Focal cortical dysplasia (FCD) is a developmental disorder of the cerebral cortex and a leading cause of drug-resistant epilepsy in children and young adults. A disrupted excitation-inhibition (E-I) balance is a hallmark of neuronal hyperexcitability in FCD, yet the underlying synaptic ultrastructural alterations remain poorly understood. Using volume electron microscopy, we performed a detailed morphological assessment of synaptic density, size, and organelle distribution within synapses in the temporal cortical layer III of an FCD patient. Our quantitation revealed a reduced density of inhibitory (symmetric) synapses on pyramidal neuron cell bodies. Notably, the dysplastic region displayed a lower density of excitatory (asymmetric) synapses but contained extra-large excitatory synapses, which contained an increased number of synaptic vesicles.
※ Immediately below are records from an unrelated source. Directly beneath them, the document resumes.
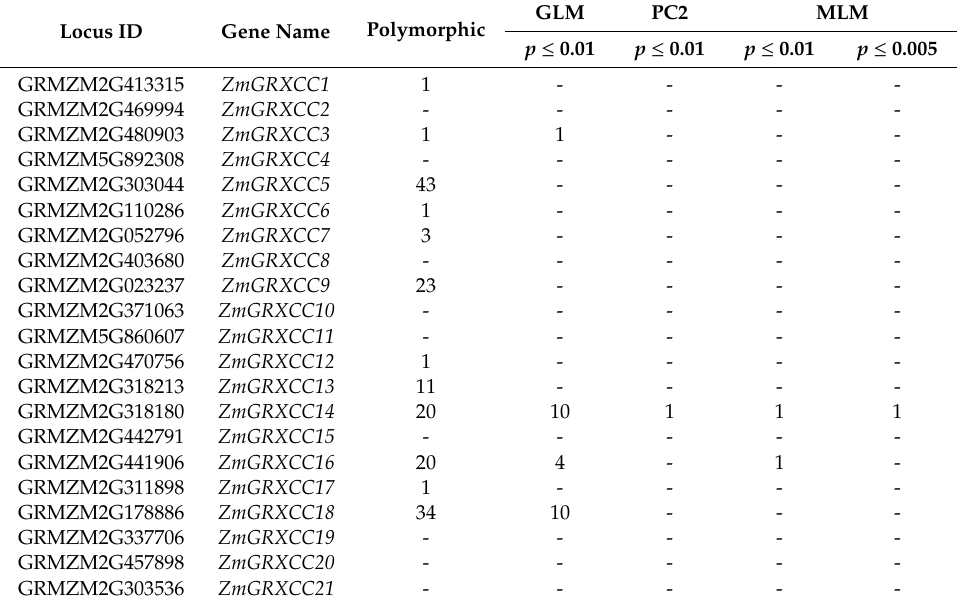
Table 2. Association analysis of natural variation in ZmGRXCC genes with respect to drought tolerance at the seedling stage in the maize diversity panel. GLM, PC2, and MLM stand for general linear model, general linear model with the first two principal components, and mixed linear model,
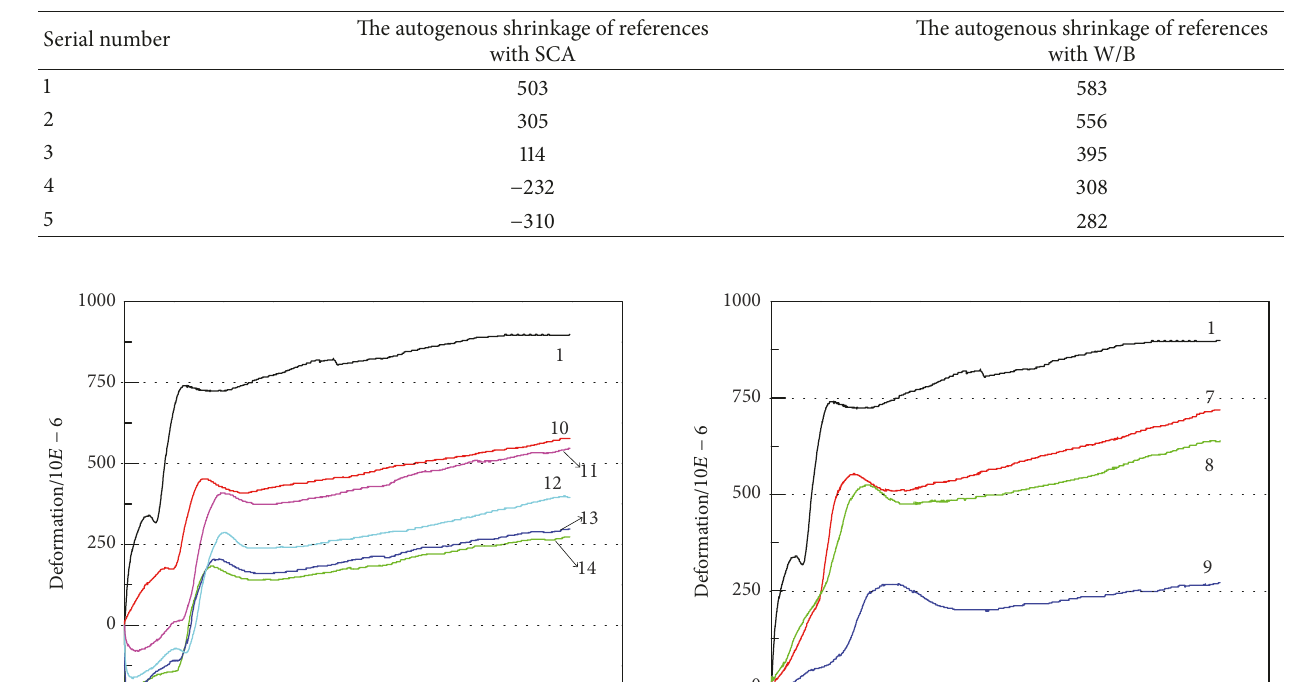
Table 4: The autogenous shrinkage deformation of references.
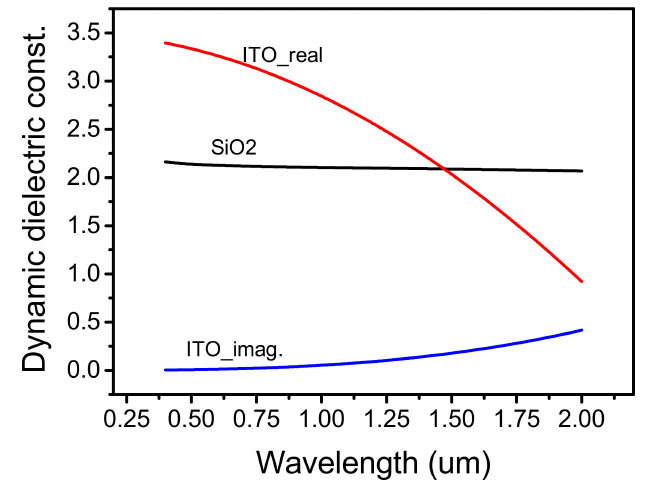
Figure 2. Dynamic dielectric constant dispersion curves of indium tin oxide (ITO) and silicon dioxide (SiO 2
Additionally, inhibitory synapses were located further away from the nearest excitatory synapses along distal dendrites, possibly weakening the effectiveness of shunting inhibition in the dysplastic area. There was also a decrease in presynaptic boutons housing mitochondria and in postsynaptic protrusions containing a spine apparatus, pointing to potential deficits in intracellular calcium handling and synaptic plasticity in the epileptogenic area. Moreover, maladaptive myelination was a prominent feature in the dysplastic region. These findings collectively indicate that synaptic architectural modifications may contribute to the neuronal hyperexcitability associated with epilepsy in FCD.